Exercise data:
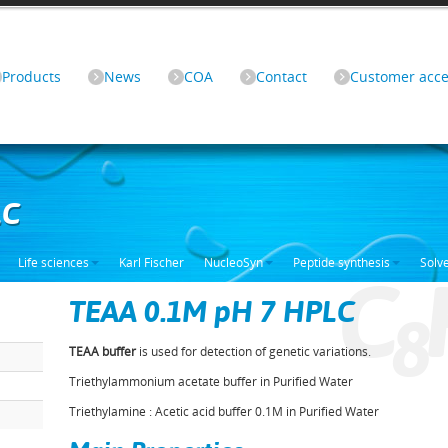
Products
News
COA
Contact
Customer acce
LC
Life sciences
Karl Fischer
NucleoSyn
Peptide synthesis
Solv
C
TEAA 0.1M pH 7 HPLC
8
TEAA buffer
is used for detection of genetic variations.
Triethylammonium acetate buffer in Purified Water
Triethylamine : Acetic acid buffer 0.1M in Purified Water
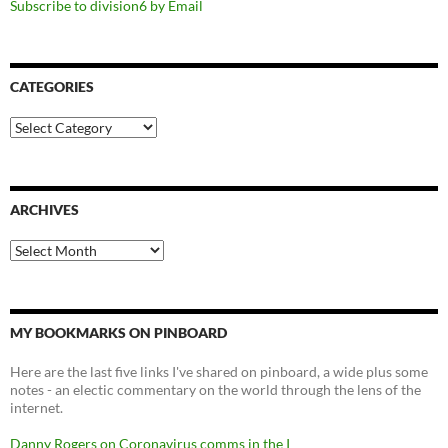
Subscribe to division6 by Email
CATEGORIES
Categories
ARCHIVES
Archives
MY BOOKMARKS ON PINBOARD
Here are the last five links I've shared on pinboard, a wide plus some
notes - an electic commentary on the world through the lens of the
internet.
Danny Rogers on Coronavirus comms in the I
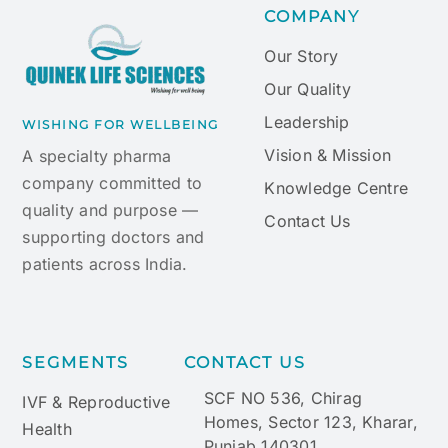
COMPANY
Our Story
Our Quality
Leadership
WISHING FOR WELLBEING
Vision & Mission
A specialty pharma
company committed to
Knowledge Centre
quality and purpose —
Contact Us
supporting doctors and
patients across India.
SEGMENTS
CONTACT US
SCF NO 536, Chirag
IVF & Reproductive
Homes, Sector 123, Kharar,
Health
Punjab 140301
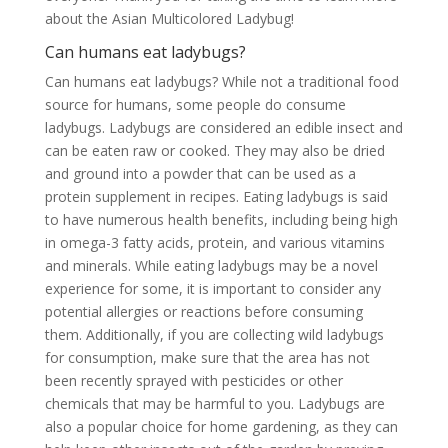
about the Asian Multicolored Ladybug!
Can humans eat ladybugs?
Can humans eat ladybugs? While not a traditional food
source for humans, some people do consume
ladybugs. Ladybugs are considered an edible insect and
can be eaten raw or cooked. They may also be dried
and ground into a powder that can be used as a
protein supplement in recipes. Eating ladybugs is said
to have numerous health benefits, including being high
in omega-3 fatty acids, protein, and various vitamins
and minerals. While eating ladybugs may be a novel
experience for some, it is important to consider any
potential allergies or reactions before consuming
them. Additionally, if you are collecting wild ladybugs
for consumption, make sure that the area has not
been recently sprayed with pesticides or other
chemicals that may be harmful to you. Ladybugs are
also a popular choice for home gardening, as they can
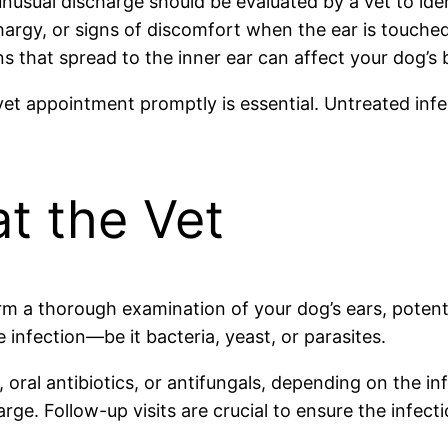
nusual discharge should be evaluated by a vet to iden
hargy, or signs of discomfort when the ear is touched
s that spread to the inner ear can affect your dog’s b
vet appointment promptly is essential. Untreated infe
t the Vet
form a thorough examination of your dog’s ears, potent
 infection—be it bacteria, yeast, or parasites.
 oral antibiotics, or antifungals, depending on the in
ge. Follow-up visits are crucial to ensure the infect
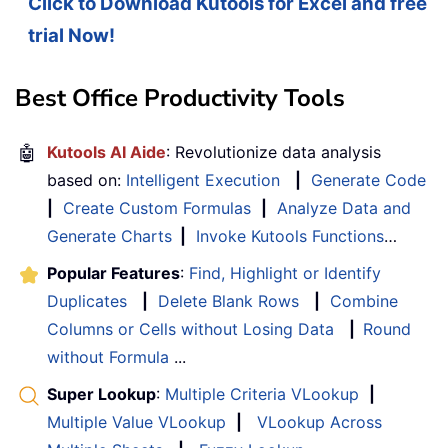
Click to Download Kutools for Excel and free
trial Now!
Best Office Productivity Tools
🤖
Kutools AI Aide
: Revolutionize data analysis
based on:
Intelligent Execution
|
Generate Code
|
Create Custom Formulas
|
Analyze Data and
Generate Charts
|
Invoke Kutools Functions
…
Popular Features
:
Find, Highlight or Identify
Duplicates
|
Delete Blank Rows
|
Combine
Columns or Cells without Losing Data
|
Round
without Formula
...
Super Lookup
:
Multiple Criteria VLookup
|
Multiple Value VLookup
|
VLookup Across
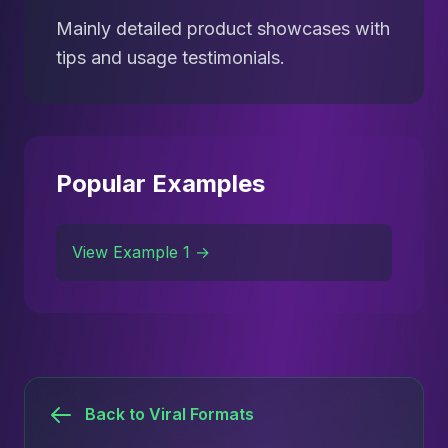
Mainly detailed product showcases with
tips and usage testimonials.
Popular Examples
View Example 1 →
Back to Viral Formats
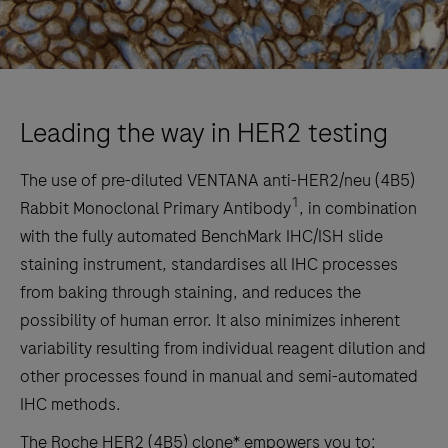
Leading the way in HER2 testing
The use of pre-diluted VENTANA anti-HER2/neu (4B5)
1
Rabbit Monoclonal Primary Antibody
, in combination
with the fully automated BenchMark IHC/ISH slide
staining instrument, standardises all IHC processes
from baking through staining, and reduces the
possibility of human error. It also minimizes inherent
variability resulting from individual reagent dilution and
other processes found in manual and semi-automated
IHC methods.
The Roche HER2 (4B5) clone* empowers you to:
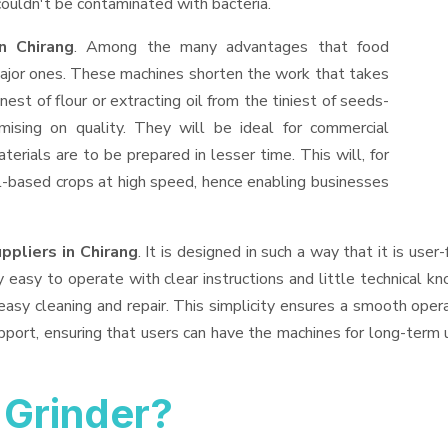
ouldn't be contaminated with bacteria.
n Chirang
. Among the many advantages that food
 major ones. These machines shorten the work that takes
nest of flour or extracting oil from the tiniest of seeds-
ising on quality. They will be ideal for commercial
erials are to be prepared in lesser time. This will, for
oil-based crops at high speed, hence enabling businesses
ppliers
in Chirang
. It is designed in such a way that it is user
easy to operate with clear instructions and little technical k
sy cleaning and repair. This simplicity ensures a smooth oper
port, ensuring that users can have the machines for long-term 
Grinder?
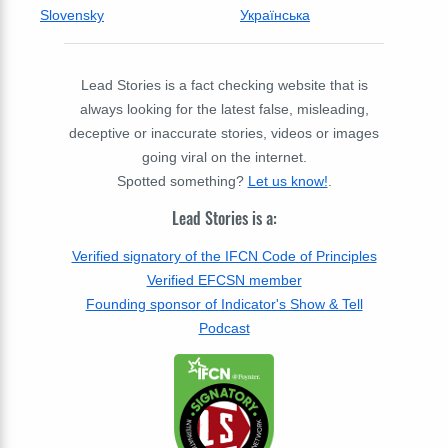
Slovensky
Українська
Lead Stories is a fact checking website that is
always looking for the latest false, misleading,
deceptive or inaccurate stories, videos or images
going viral on the internet.
Spotted something?
Let us know!
.
Lead Stories is a:
Verified signatory of the IFCN Code of Principles
Verified EFCSN member
Founding sponsor of Indicator's Show & Tell
Podcast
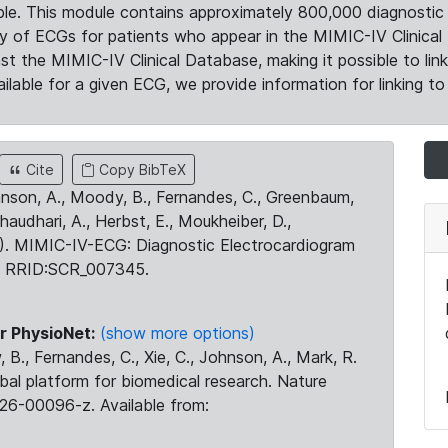
le. This module contains approximately 800,000 diagnostic 
ty of ECGs for patients who appear in the MIMIC-IV Clinical 
the MIMIC-IV Clinical Database, making it possible to lin
ilable for a given ECG, we provide information for linking to 
Cite
Copy BibTeX
ohnson, A., Moody, B., Fernandes, C., Greenbaum,
Chaudhari, A., Herbst, E., Moukheiber, D.,
23). MIMIC-IV-ECG: Diagnostic Electrocardiogram
. RRID:SCR_007345.
r PhysioNet:
(show more options)
 B., Fernandes, C., Xie, C., Johnson, A., Mark, R.
obal platform for biomedical research. Nature
26-00096-z. Available from:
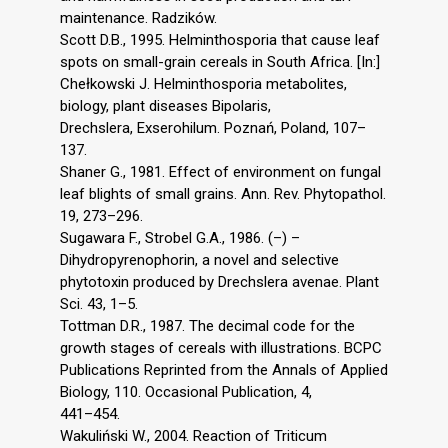
maintenance. Radzików.
Scott D.B., 1995. Helminthosporia that cause leaf
spots on small-grain cereals in South Africa. [In:]
Chełkowski J. Helminthosporia metabolites,
biology, plant diseases Bipolaris,
Drechslera, Exserohilum. Poznań, Poland, 107–
137.
Shaner G., 1981. Effect of environment on fungal
leaf blights of small grains. Ann. Rev. Phytopathol.
19, 273–296.
Sugawara F., Strobel G.A., 1986. (–) –
Dihydropyrenophorin, a novel and selective
phytotoxin produced by Drechslera avenae. Plant
Sci. 43, 1–5.
Tottman D.R., 1987. The decimal code for the
growth stages of cereals with illustrations. BCPC
Publications Reprinted from the Annals of Applied
Biology, 110. Occasional Publication, 4,
441–454.
Wakuliński W., 2004. Reaction of Triticum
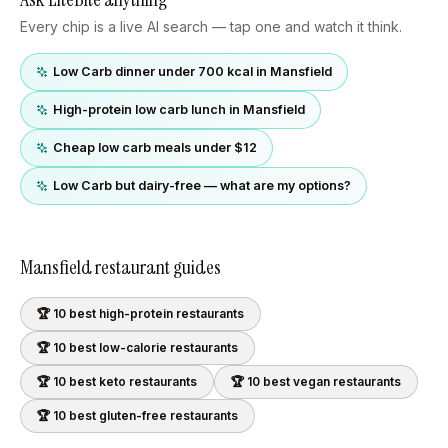
Every chip is a live AI search — tap one and watch it think.
Low Carb dinner under 700 kcal in Mansfield
High-protein low carb lunch in Mansfield
Cheap low carb meals under $12
Low Carb but dairy-free — what are my options?
Mansfield
restaurant guides
🏆 10 best
high-protein
restaurants
🏆 10 best
low-calorie
restaurants
🏆 10 best
keto
restaurants
🏆 10 best
vegan
restaurants
🏆 10 best
gluten-free
restaurants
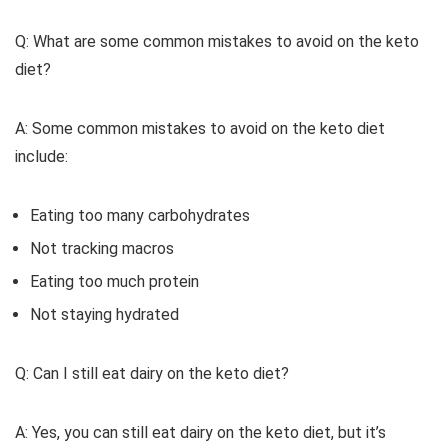
Q: What are some common mistakes to avoid on the keto
diet?
A: Some common mistakes to avoid on the keto diet
include:
Eating too many carbohydrates
Not tracking macros
Eating too much protein
Not staying hydrated
Q: Can I still eat dairy on the keto diet?
A: Yes, you can still eat dairy on the keto diet, but it’s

Exercise aim: Pictures stay out. Print the data exactly, from its first line through the line containing "supporting doctors and".

Result of the task:
Products
News
COA
Contact
Customer acce
LC
Life sciences
Karl Fischer
NucleoSyn
Peptide synthesis
Solv
C
TEAA 0.1M pH 7 HPLC
8
TEAA buffer
is used for detection of genetic variations.
Triethylammonium acetate buffer in Purified Water
Triethylamine : Acetic acid buffer 0.1M in Purified Water
Subscribe to division6 by Email
CATEGORIES
Categories
ARCHIVES
Archives
MY BOOKMARKS ON PINBOARD
Here are the last five links I've shared on pinboard, a wide plus some
notes - an electic commentary on the world through the lens of the
internet.
Danny Rogers on Coronavirus comms in the I
COMPANY
Our Story
Our Quality
Leadership
WISHING FOR WELLBEING
Vision & Mission
A specialty pharma
company committed to
Knowledge Centre
quality and purpose —
Contact Us
supporting doctors and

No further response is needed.